Como e quando é que surgiu a ideia de federar o Rancho Folclórico?
A ideia surgiu pelo trabalho que temos desenvolvido. O nosso tipo de atuação e de pesquisa enquadra-se dentro dos parâmetros daquilo que a Federação procura, portanto, a defesa da cultura tradicional do povo português, neste caso, do povo soajeiro.
Tendo em conta que fazemos essa defesa e que fazemos essa procura, surgiu a ideia de nos associarmos à Federação do Folclore Portuguesa.
O que é que o Rancho tem a ganhar com esta adesão?
Sendo um grupo federado, obviamente que a nível de credibilidade e do trabalho apresentado, o Rancho sairá valorizado.
Do pouco que falta para o Rancho ser um grupo federado, podemos dizer que se trata de um pró-forma?
É essa a nossa ideia [risos], sim, e temos trabalhado nesse sentido. O nosso grupo, quando foi criado, também foi um bocadinho no sentido de seguirmos essa linha. Obviamente que as coisas têm as suas dificuldades, tal como uma estrada não é só reta, tem curvas… Acho que este ano chegou o momento e, por isso, quisemos dar o salto.
Quantos elementos tem no ativo o Rancho de Vilarinho das Quartas?
Somos 47, salvo erro. É um grupo misto.
Quer explicar a sugestão da jurada Elisa Alves a propósito do “aumento da representação feminina”?
Não foi bem o aumento da representação feminina, aliás, acaba por ser um bocadinho… No quadro etnográfico que apresentámos inicialmente, os serões eram feitos por mulheres, novas e velhas. No nosso caso, o maior número foi apresentado depois, à chegada do serão, e o serão era só, e apenas exclusivamente, feito por mulheres. Portanto, fazia mais sentido no quadro inicial haver mais mulheres. Mas, como expliquei, não foi possível fazer isso aqui, até porque, nessa eventualidade, teríamos de apresentar uma variedade de trajes e de danças. E não poderíamos ter todas as mulheres com trajes de trabalho no serão. Foi somente por causa disso.
Como foi preparada esta apresentação etnográfica em que o grande mentor foi Ruben Coelho?
Fui eu que tive a ideia, mas todos somos mentores, até porque não invento nada e bebemos de informação através do povo mais velho. Ou seja, fui eu que ajudei a orientar, mentores somos todos.
Do lado de fora sobressai um compromisso muito forte do grupo. Tal é fruto do carisma do diretor?
Não sei se tenho carisma, sei que passo confiança e responsabilidade às pessoas. Tenho de ser tão ou mais responsável do que eles.
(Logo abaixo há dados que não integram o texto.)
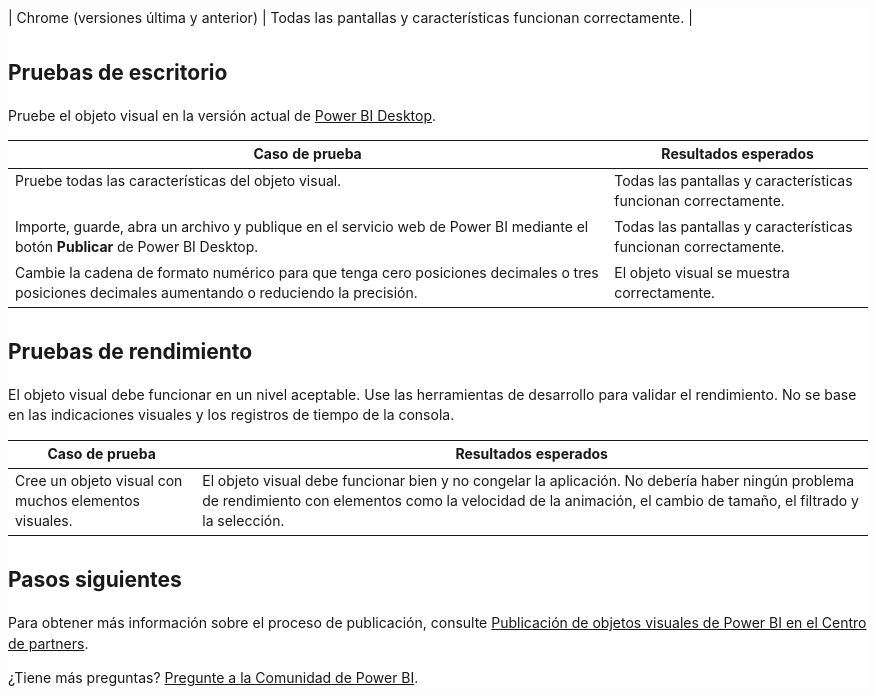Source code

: | Chrome (versiones última y anterior) | Todas las pantallas y características funcionan correctamente. |

## <a name="desktop-testing"></a>Pruebas de escritorio

Pruebe el objeto visual en la versión actual de [Power BI Desktop](https://powerbi.microsoft.com/en-us/desktop/).

| Caso de prueba | Resultados esperados
| --------- | ----------------
| Pruebe todas las características del objeto visual. | Todas las pantallas y características funcionan correctamente. |
| Importe, guarde, abra un archivo y publique en el servicio web de Power BI mediante el botón **Publicar** de Power BI Desktop. | Todas las pantallas y características funcionan correctamente. |
| Cambie la cadena de formato numérico para que tenga cero posiciones decimales o tres posiciones decimales aumentando o reduciendo la precisión. | El objeto visual se muestra correctamente. |

## <a name="performance-testing"></a>Pruebas de rendimiento

El objeto visual debe funcionar en un nivel aceptable. Use las herramientas de desarrollo para validar el rendimiento. No se base en las indicaciones visuales y los registros de tiempo de la consola.

| Caso de prueba | Resultados esperados
| --------- | ----------------
| Cree un objeto visual con muchos elementos visuales. | El objeto visual debe funcionar bien y no congelar la aplicación. No debería haber ningún problema de rendimiento con elementos como la velocidad de la animación, el cambio de tamaño, el filtrado y la selección.

## <a name="next-steps"></a>Pasos siguientes

Para obtener más información sobre el proceso de publicación, consulte [Publicación de objetos visuales de Power BI en el Centro de partners](./office-store.md).

¿Tiene más preguntas? [Pregunte a la Comunidad de Power BI](https://community.powerbi.com/).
A partir do momento em que passo essa responsabilidade, acho que tenho todo o respeito das pessoas que aqui andam.
Como é que consegue este registo?
Temos de lidar como se fôssemos uma família. Há uma voz que orienta, mas todos somos iguais. Não mando mais nem menos, simplesmente oriento da melhor forma possível. E dá gosto vir aos ensaios ao sábado ou fazer saídas dentro e fora do concelho. É graças a isso que temos tido a adesão de muita gente, de todas as idades.
A mescla de experiência e juventude é, precisamente, um ponto forte do Rancho e esta simbiose foi sobejamente elogiada pelo júri…
Sem dúvida. O grupo vive dos mais jovens, são eles o futuro do grupo, e dos mais velhos, que são um poço de saber.
Que idades têm o benjamim e o ancião do Rancho?
O mais novo é o meu filho, Francisco. Tem três anos. A mais velha, com noventa, é a Ti Ana.
Há espaço para ter dois ranchos de grande nível em Soajo?
Acho que sim e não é assunto que me incomode. Já disse várias vezes, estou perfeitamente disponível para ajudar no que quer que seja. Não deve é haver espaço para a rivalidade que existe atualmente. Não sei de que lado vem, acho que é muito fomentada pelas pessoas de fora. O problema é mais esse, não propriamente entre os grupos.
O Rancho Folclórico de Vilarinho das Quartas esteve em franca atividade em 2017. Quantas atuações fez o grupo ao todo?
Fizemos muitas atuações. Por volta de trinta. Este número vai aumentar em 2018.
Em que medida este dado reflete o vosso crescimento?
Diz muito da responsabilidade que temos tido às tradições soajeiras. Isso é o mais importante. Quando vamos pelo grupo, não é porque dançamos bem ou porque vestimos bem, é porque representamos bem aquilo que é o povo soajeiro.
E qual o retorno que tem obtido?
Temos tido um bom retorno e um reconhecimento do público de fora da nossa terra (e também da nossa terra). E daí a intenção de nos federarmos também.
Como é que vê a política de protocolos municipais que atribui o mesmo montante a um grupo com reduzida atividade e a outro com grande número de realizações?
É o protocolo da Câmara, se calhar, não sou tão de acordo com ele, mas nada podemos fazer em relação a isso.